Start of MATERIAL FOR THE TASK

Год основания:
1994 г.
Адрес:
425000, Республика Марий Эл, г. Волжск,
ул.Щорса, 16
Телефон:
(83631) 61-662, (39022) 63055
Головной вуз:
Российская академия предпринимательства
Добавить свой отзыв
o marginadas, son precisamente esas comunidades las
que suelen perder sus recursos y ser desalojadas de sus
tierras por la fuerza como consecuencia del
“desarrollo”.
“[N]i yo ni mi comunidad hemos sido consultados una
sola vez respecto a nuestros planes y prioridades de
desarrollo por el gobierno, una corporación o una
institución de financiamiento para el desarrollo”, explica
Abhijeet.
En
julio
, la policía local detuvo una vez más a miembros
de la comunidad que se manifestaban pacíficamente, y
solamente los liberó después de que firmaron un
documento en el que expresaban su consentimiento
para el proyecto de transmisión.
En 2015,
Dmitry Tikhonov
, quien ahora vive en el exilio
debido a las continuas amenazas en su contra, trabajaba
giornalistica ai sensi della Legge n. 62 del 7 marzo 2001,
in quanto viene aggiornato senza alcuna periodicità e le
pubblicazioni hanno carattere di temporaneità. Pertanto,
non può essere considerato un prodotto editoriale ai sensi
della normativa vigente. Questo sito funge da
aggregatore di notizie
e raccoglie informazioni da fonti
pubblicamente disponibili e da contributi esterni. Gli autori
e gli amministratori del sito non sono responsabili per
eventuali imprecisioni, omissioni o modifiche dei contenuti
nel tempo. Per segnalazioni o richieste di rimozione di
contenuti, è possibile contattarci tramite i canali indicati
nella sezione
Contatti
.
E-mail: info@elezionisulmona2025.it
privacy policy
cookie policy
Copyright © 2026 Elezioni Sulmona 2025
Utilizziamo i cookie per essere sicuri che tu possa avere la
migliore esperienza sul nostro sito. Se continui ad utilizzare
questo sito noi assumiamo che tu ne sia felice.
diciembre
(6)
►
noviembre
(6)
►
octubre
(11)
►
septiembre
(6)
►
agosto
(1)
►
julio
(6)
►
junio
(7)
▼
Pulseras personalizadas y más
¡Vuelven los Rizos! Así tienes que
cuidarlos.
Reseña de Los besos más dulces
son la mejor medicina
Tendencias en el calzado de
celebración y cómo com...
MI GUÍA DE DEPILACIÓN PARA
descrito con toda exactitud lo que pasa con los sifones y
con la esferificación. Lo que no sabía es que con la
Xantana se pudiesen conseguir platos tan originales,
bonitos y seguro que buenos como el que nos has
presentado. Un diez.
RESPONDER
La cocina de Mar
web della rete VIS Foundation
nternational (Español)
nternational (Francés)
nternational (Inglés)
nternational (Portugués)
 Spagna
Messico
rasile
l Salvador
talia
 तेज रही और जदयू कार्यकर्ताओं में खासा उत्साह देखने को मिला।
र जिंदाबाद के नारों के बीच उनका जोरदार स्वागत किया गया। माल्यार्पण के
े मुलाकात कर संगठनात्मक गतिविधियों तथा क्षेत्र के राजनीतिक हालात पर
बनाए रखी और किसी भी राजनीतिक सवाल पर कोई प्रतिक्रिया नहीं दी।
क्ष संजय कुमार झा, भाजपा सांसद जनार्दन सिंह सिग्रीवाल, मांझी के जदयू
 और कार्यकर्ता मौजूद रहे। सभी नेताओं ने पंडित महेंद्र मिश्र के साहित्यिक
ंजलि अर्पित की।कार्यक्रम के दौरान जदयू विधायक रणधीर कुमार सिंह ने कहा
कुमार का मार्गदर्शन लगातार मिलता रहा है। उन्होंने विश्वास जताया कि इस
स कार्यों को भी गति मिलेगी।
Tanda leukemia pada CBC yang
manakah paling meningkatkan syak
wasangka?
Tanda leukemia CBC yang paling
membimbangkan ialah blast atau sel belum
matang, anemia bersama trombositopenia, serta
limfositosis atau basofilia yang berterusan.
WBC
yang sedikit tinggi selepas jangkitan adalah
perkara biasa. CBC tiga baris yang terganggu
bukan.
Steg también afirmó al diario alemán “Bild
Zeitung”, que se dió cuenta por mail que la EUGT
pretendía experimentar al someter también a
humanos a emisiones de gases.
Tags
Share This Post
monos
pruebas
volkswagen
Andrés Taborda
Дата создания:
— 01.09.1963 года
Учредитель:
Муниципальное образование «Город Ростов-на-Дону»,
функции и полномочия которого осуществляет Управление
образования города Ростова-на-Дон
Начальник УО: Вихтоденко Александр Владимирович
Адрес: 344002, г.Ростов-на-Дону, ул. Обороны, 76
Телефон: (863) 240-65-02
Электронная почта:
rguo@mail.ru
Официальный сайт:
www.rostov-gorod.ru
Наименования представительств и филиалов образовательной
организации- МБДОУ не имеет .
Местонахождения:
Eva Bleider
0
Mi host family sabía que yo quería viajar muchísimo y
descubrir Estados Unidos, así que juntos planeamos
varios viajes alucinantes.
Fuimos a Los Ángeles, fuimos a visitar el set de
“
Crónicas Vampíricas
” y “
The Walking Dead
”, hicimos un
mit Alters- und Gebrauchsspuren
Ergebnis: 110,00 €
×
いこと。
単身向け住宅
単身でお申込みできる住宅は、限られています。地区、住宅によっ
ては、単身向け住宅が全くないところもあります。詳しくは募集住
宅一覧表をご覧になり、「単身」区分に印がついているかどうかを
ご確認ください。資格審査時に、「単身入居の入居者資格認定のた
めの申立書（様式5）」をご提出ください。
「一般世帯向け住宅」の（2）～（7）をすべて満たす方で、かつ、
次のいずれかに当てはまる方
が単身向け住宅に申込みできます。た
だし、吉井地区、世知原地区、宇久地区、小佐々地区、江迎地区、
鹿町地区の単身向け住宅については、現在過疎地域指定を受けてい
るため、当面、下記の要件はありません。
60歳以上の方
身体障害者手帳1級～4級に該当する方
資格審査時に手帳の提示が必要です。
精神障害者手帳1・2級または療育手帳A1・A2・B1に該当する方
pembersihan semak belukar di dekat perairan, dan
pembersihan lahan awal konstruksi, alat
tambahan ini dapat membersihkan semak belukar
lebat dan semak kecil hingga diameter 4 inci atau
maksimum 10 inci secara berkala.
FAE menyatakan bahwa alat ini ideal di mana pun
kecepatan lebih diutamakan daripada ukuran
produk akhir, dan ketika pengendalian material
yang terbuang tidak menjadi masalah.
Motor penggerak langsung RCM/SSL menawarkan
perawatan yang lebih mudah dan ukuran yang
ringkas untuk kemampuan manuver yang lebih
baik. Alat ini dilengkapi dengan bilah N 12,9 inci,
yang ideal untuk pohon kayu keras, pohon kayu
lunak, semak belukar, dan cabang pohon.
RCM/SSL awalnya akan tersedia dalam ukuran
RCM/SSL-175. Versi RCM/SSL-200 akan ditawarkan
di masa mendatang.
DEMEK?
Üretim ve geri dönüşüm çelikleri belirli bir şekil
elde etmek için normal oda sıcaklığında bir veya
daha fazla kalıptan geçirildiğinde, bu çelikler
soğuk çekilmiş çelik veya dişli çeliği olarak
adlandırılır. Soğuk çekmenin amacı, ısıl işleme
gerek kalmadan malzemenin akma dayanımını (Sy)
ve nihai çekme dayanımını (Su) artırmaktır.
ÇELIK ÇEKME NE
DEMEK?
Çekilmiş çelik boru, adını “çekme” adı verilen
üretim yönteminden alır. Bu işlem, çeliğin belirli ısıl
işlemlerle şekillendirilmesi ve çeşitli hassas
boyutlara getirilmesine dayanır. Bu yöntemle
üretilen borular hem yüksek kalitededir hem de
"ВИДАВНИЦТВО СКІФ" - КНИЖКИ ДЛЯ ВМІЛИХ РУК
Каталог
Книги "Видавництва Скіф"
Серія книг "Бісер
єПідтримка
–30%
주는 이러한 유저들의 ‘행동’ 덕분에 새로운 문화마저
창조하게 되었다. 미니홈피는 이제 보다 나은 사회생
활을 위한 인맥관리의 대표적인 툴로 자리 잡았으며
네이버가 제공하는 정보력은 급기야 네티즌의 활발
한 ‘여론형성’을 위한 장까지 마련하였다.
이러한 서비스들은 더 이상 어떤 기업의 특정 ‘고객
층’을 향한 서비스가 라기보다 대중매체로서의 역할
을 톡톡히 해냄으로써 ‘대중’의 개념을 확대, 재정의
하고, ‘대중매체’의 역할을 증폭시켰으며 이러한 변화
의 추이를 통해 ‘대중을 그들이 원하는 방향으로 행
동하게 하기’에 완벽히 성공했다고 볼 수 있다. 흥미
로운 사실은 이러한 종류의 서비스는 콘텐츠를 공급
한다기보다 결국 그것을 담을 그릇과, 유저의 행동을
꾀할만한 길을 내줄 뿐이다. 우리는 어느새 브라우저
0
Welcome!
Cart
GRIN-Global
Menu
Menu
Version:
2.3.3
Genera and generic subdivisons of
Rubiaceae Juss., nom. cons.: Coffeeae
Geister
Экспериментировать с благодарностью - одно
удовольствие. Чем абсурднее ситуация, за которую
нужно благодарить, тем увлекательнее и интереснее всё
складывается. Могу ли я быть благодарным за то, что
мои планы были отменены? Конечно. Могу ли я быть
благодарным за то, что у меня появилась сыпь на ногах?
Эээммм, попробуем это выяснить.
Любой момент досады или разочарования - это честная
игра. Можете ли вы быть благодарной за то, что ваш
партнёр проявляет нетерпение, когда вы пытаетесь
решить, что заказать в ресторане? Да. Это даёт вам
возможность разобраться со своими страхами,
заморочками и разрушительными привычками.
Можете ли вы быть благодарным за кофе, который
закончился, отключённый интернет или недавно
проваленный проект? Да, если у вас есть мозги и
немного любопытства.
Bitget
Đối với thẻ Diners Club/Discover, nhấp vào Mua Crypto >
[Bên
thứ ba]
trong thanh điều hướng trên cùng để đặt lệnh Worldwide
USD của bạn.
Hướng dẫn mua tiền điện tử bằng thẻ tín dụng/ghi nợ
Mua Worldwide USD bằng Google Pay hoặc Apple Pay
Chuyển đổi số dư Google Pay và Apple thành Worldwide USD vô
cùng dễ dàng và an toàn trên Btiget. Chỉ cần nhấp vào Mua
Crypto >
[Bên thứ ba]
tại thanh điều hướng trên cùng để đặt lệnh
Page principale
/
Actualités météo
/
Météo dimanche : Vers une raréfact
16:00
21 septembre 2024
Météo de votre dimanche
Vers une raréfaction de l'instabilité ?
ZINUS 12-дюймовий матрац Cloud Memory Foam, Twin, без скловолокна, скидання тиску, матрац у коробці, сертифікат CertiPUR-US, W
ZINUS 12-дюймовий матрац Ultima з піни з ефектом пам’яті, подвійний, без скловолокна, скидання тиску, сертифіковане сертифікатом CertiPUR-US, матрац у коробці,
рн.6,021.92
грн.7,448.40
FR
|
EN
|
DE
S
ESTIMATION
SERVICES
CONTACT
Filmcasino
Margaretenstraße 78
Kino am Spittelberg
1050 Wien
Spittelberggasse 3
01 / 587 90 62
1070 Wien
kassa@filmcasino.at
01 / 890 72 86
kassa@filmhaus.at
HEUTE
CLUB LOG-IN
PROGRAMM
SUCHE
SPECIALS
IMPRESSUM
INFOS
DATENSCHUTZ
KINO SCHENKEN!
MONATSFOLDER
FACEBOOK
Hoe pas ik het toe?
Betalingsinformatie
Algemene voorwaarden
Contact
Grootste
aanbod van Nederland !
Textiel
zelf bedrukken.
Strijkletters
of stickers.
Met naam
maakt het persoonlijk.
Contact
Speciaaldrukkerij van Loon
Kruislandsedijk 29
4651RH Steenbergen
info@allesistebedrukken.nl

End of MATERIAL FOR THE TASK

Beginning with the line that holds "[Bên thứ ba]" and ending with the last line of the material, retype each line exactly and output nothing else.

[Bên thứ ba]
tại thanh điều hướng trên cùng để đặt lệnh
Page principale
/
Actualités météo
/
Météo dimanche : Vers une raréfact
16:00
21 septembre 2024
Météo de votre dimanche
Vers une raréfaction de l'instabilité ?
ZINUS 12-дюймовий матрац Cloud Memory Foam, Twin, без скловолокна, скидання тиску, матрац у коробці, сертифікат CertiPUR-US, W
ZINUS 12-дюймовий матрац Ultima з піни з ефектом пам’яті, подвійний, без скловолокна, скидання тиску, сертифіковане сертифікатом CertiPUR-US, матрац у коробці,
рн.6,021.92
грн.7,448.40
FR
|
EN
|
DE
S
ESTIMATION
SERVICES
CONTACT
Filmcasino
Margaretenstraße 78
Kino am Spittelberg
1050 Wien
Spittelberggasse 3
01 / 587 90 62
1070 Wien
kassa@filmcasino.at
01 / 890 72 86
kassa@filmhaus.at
HEUTE
CLUB LOG-IN
PROGRAMM
SUCHE
SPECIALS
IMPRESSUM
INFOS
DATENSCHUTZ
KINO SCHENKEN!
MONATSFOLDER
FACEBOOK
Hoe pas ik het toe?
Betalingsinformatie
Algemene voorwaarden
Contact
Grootste
aanbod van Nederland !
Textiel
zelf bedrukken.
Strijkletters
of stickers.
Met naam
maakt het persoonlijk.
Contact
Speciaaldrukkerij van Loon
Kruislandsedijk 29
4651RH Steenbergen
info@allesistebedrukken.nl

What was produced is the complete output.